At Abacus Mountain Guides we sometimes use trainee instructors and guides to take people climbing or to run coaching courses. It's great to be able to offer these guys the chance to get invaluable experience and help them through their qualifications in the same way that other guides and providers helped me. To do this we need to spend some time climbing with trainees to see what their strengths and weaknesses are and make sure they will do a good job. Today Sally and I climbed most of Tower Ridge with John and Mike doing just this and we had a great time.
It was not much colder than on Monday when I climbed Number Four Gully but today the crags were riming up, ice was forming fast and there was frozen snow on the ledges on Tower Ridge. The difference was in the humidity I think; today was a lot less humid than Monday and the snow and ice are drier and colder as a result. There was a good dusting of powdery snow on the rocks of the first half of the ridge and higher up the old snow was frozen hard and there were icy bits of new snow on the ledges. Our clothing stayed dry and it was a very nice day to be out climbing.

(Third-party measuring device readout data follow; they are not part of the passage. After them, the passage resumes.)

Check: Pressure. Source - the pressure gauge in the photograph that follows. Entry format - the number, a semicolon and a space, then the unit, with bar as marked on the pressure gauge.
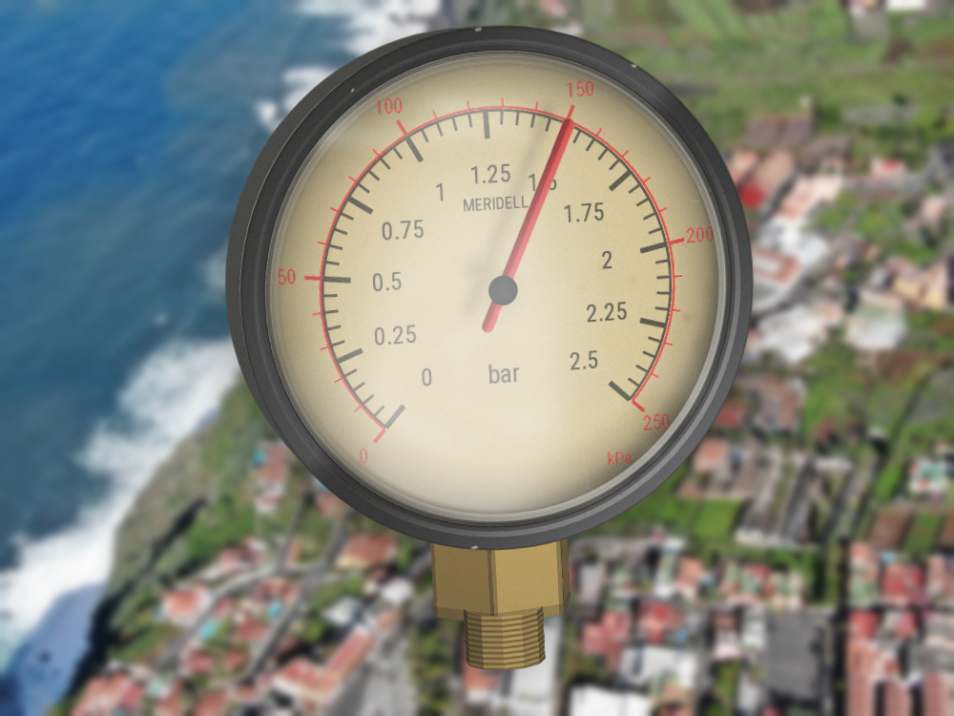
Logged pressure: 1.5; bar
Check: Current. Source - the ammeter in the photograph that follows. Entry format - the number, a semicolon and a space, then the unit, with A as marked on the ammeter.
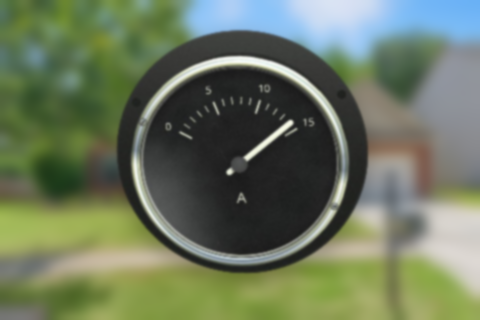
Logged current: 14; A
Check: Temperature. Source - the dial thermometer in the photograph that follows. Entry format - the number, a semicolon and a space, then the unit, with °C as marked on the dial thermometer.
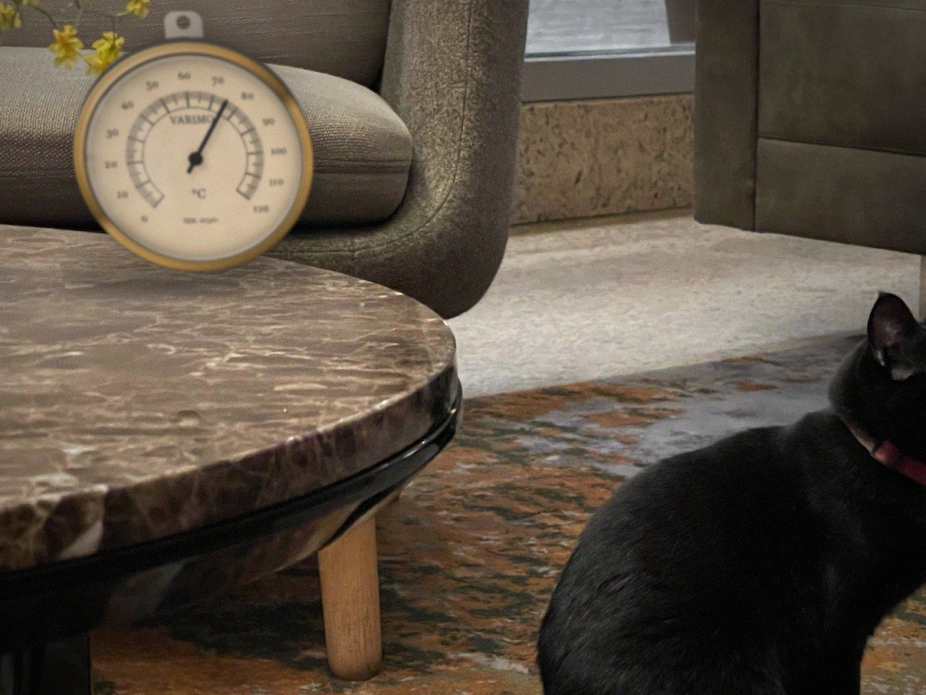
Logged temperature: 75; °C
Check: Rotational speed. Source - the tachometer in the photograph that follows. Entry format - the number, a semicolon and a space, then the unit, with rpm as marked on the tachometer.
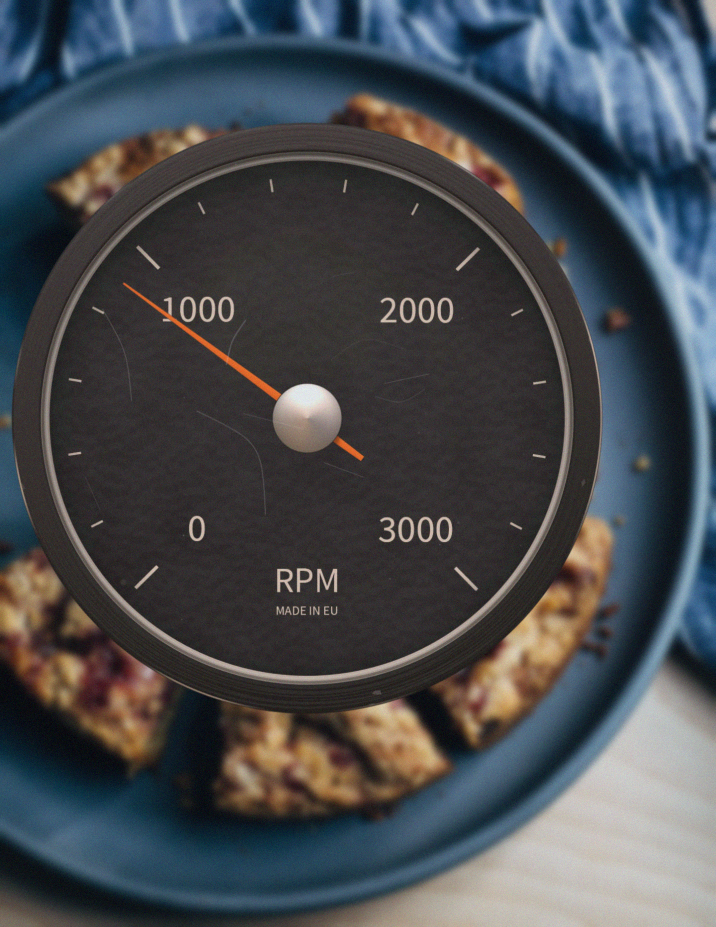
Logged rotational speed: 900; rpm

We climbed as far as the Eastern Traverse which we extended to the foot of Tower Gully before descending Observatory Gully. This is a very handy escape from the ridge but it does involve some sketchy traversing of steep snow slopes above Tower Cleft, a terrifying hole in the mountain.The bottom of Observatory Ridge was knee deep in grauple! Ice has been forming fast; Smiths Route is half way formed including the icicle variation. Psychedelic Wall has a healthy smear on it and Point Five Gully is white from top to bottom. However, I imagine all of this ice is of poor quality and would be very scary to climb. It will take time and further thaw freeze cycles to firm up into good climbing ice. There was a team of two climbing Comb Gully and they got a good way up before abseiling down, probably due to the quality of the ice (or the spindrift coming down).
We have colder snowy weather forecast until the weekend when another warm spell is likely to be with us for a few days. Make the most of it while you can over Christmas and hopefully the thaw will not be as deep as the last few.
Self reliance is a fundamental principle of mountaineering. By participating we accept this and take responsibility for the decisions we make. These blog posts and conditions reports are intended to help you make good decisions. They do not remove the need for you to make your own judgements when out in the hills.